══ Task data ══
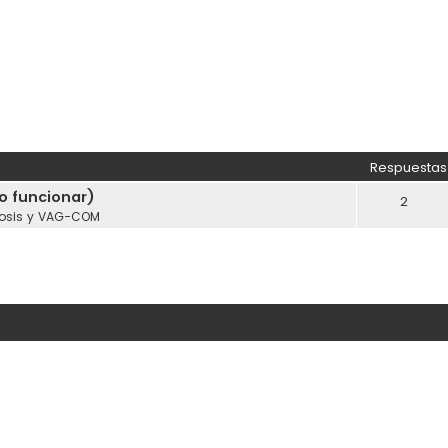
Respuestas
o funcionar)
2
osis y VAG-COM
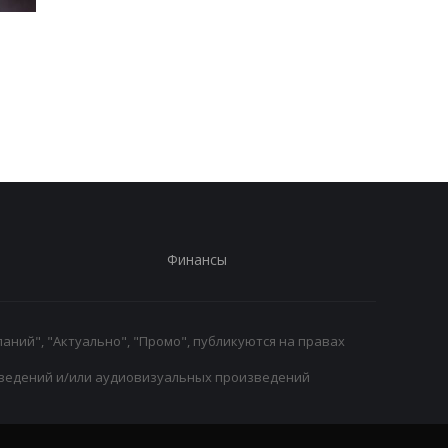
Формула-1 на пути к
Моуринью ввел новы
легкости: планируется
строгие правила в
дальнейшее снижение
Реале
веса болидов
Финансы
аний", "Актуально", "Промо", публикуются на правах
ведений и/или аудиовизуальных произведений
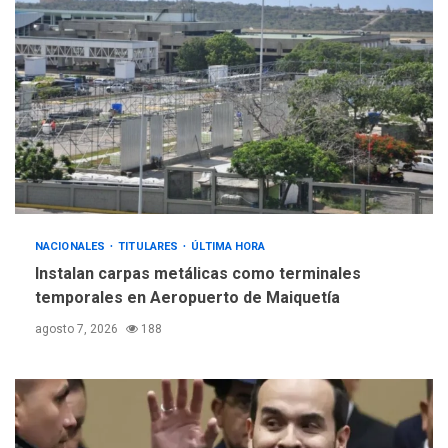
ÚLTIMA HORA
Gobierno y AN2015 en
nueva mesa de diálogo
4
INTERNACIONALES
ÚLTIMA HORA
Hiroshima 81 años de la
debacle atómica. Japón
debate principios no
5
nucleares
NACIONALES
TITULARES
ÚLTIMA HORA
Instalan carpas metálicas como terminales
temporales en Aeropuerto de Maiquetía
agosto 7, 2026
188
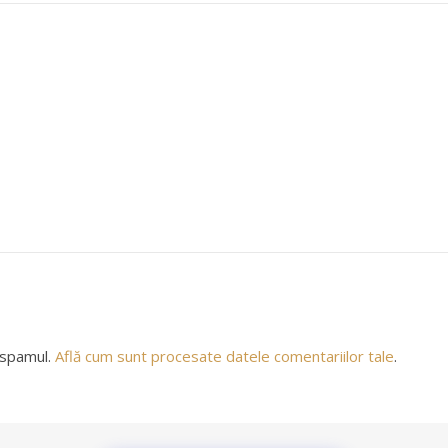
 spamul.
Află cum sunt procesate datele comentariilor tale
.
═══
● **Problem to solve**
Restate verbatim the lines that begin at the one holding "легкости: планируется" and end at the last line of the material. Exclude pictures.

● **Exercise solution**
легкости: планируется
строгие правила в
дальнейшее снижение
Реале
веса болидов
Финансы
аний", "Актуально", "Промо", публикуются на правах
ведений и/или аудиовизуальных произведений
ÚLTIMA HORA
Gobierno y AN2015 en
nueva mesa de diálogo
4
INTERNACIONALES
ÚLTIMA HORA
Hiroshima 81 años de la
debacle atómica. Japón
debate principios no
5
nucleares
NACIONALES
TITULARES
ÚLTIMA HORA
Instalan carpas metálicas como terminales
temporales en Aeropuerto de Maiquetía
agosto 7, 2026
188
 spamul.
Află cum sunt procesate datele comentariilor tale
.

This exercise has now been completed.